REQUIRED ACTION> Transcribe the part of the Mets vs. Yankees series preview below that starts with "Clemens, though, does" and goes on through "thinks he is.", keeping every word and mark the same.

-- EXCERPT PROVIDED follows --

Series Preview: Mets vs. Yankees II
The Subway Series Part Deux pits a languishing Mets squad facing a red-hot Yankee team. Here is how it shapes up.
Game One: Oliver Perez vs. Roger Clemens
Mets fans love Roger Clemens — retired, that is. They’d also love him in a wheelchair, or with a splintered Mike Piazza bat stuck into the side of his head. That said, a masterful performance by Clemens tonight would certainly get the Mets fans’ blood boiling — it’s possible we’d rather see Larry Jones hit a walkoff homer than Clemens beat the Mets in a Yankee uniform.
Whether Clemens can pitch at such a level is questionable, however. Certainly, if the Mets bats continue their floundering ways, #22 will resemble the old Roger.
Clemens, though, does not have the skills he did as a youngster. He’s barely throwing 90 now, and relying more on location and a devastating split-finger. At this point, he has to rely more on guile and fooling hitters with the split. If the Mets can somehow harken back to the good old days of early April, keep the bat ON their shoulder, and lay off the split, they have a very good chance of knocking Clemens out of the game by the fifth. If not, they’ll make him look like the hero he thinks he is.

-- EXCERPT PROVIDED concluded --
-- EXTRACTED DATA follows --

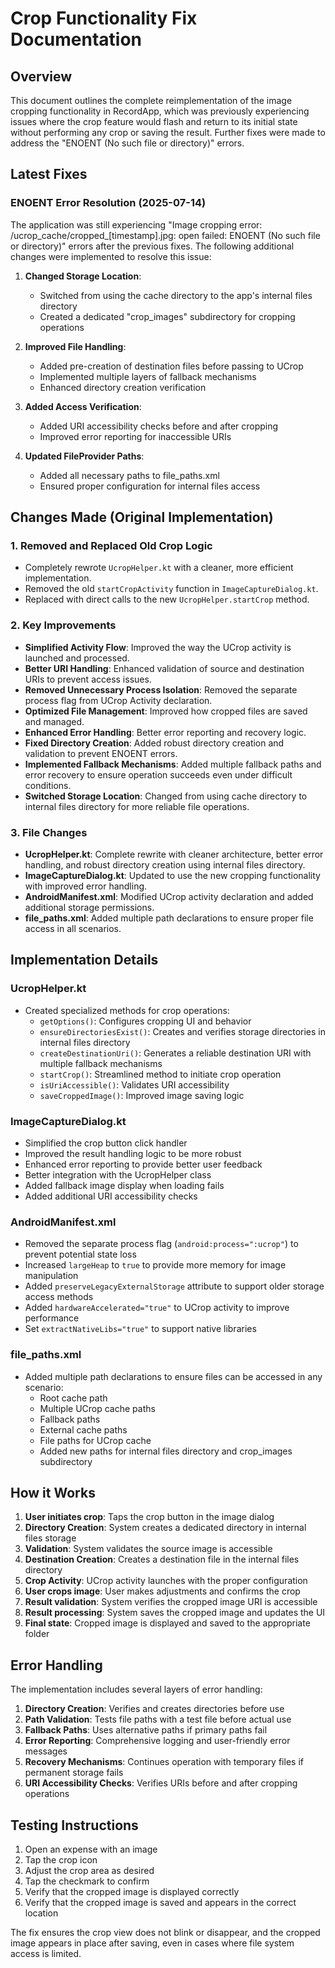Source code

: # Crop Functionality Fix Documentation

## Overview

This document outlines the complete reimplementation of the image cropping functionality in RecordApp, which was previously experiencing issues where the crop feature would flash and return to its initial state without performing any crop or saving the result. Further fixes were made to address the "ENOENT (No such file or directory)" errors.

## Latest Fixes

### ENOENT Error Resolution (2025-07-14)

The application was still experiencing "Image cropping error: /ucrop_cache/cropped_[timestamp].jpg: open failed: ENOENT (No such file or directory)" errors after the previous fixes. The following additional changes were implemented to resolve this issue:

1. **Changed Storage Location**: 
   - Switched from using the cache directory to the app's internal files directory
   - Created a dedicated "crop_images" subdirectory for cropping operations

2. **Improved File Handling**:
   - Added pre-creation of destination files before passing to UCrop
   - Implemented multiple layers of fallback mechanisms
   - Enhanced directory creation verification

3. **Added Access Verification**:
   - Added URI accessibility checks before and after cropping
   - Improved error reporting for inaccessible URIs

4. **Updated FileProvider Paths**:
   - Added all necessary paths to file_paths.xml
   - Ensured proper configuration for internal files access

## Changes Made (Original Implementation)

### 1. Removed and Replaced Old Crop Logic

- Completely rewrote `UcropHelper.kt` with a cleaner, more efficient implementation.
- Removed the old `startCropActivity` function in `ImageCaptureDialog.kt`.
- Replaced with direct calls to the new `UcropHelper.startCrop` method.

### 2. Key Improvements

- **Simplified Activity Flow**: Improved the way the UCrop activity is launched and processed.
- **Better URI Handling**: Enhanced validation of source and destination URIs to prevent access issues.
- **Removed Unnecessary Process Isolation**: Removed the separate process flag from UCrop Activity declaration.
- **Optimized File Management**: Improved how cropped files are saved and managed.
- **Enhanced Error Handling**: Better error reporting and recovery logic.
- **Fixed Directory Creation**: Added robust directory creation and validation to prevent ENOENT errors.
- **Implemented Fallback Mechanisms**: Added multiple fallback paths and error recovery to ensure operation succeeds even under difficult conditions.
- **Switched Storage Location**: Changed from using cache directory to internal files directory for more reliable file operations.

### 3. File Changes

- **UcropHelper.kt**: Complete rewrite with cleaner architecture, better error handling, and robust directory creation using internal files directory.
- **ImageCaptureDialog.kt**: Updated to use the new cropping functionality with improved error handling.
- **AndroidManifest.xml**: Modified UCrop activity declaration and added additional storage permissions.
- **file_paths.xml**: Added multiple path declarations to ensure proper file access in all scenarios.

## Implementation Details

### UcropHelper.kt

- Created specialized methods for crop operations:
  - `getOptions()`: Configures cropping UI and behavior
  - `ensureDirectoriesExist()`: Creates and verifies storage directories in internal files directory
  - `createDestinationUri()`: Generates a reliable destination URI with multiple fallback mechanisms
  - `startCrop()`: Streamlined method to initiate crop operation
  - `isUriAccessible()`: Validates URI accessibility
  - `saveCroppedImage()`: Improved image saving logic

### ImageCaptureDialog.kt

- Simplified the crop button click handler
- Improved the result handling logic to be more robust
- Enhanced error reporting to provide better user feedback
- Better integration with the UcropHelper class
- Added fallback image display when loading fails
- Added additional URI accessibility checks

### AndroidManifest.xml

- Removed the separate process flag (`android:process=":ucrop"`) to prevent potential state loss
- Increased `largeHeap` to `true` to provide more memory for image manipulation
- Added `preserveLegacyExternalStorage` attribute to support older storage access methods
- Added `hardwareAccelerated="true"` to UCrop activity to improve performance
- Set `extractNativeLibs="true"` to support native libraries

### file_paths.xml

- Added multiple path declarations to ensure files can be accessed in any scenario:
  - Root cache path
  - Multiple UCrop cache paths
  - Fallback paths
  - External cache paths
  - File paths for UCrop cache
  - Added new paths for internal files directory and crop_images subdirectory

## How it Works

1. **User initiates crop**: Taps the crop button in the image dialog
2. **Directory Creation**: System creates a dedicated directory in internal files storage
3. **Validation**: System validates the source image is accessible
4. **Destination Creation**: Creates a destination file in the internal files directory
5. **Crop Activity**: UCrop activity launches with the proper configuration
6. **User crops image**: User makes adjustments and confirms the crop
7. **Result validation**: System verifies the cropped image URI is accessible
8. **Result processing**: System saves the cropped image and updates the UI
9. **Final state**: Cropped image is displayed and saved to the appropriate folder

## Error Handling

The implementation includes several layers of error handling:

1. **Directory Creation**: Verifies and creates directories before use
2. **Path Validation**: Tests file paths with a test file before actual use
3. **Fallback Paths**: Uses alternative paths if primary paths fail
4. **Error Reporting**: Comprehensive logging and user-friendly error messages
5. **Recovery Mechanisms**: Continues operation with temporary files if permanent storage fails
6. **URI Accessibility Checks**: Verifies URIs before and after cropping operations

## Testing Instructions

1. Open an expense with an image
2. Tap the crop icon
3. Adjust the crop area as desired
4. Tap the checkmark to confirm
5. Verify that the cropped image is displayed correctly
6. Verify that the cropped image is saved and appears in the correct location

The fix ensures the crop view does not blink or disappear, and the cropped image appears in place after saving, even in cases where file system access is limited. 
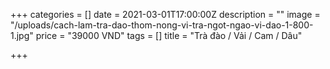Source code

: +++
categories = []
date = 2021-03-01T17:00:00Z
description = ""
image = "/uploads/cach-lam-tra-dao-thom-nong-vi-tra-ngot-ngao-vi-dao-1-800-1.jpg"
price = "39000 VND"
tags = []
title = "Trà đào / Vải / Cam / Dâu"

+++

-- EXTRACTED DATA concluded --

ANSWER AREA>
Clemens, though, does not have the skills he did as a youngster. He’s barely throwing 90 now, and relying more on location and a devastating split-finger. At this point, he has to rely more on guile and fooling hitters with the split. If the Mets can somehow harken back to the good old days of early April, keep the bat ON their shoulder, and lay off the split, they have a very good chance of knocking Clemens out of the game by the fifth. If not, they’ll make him look like the hero he thinks he is.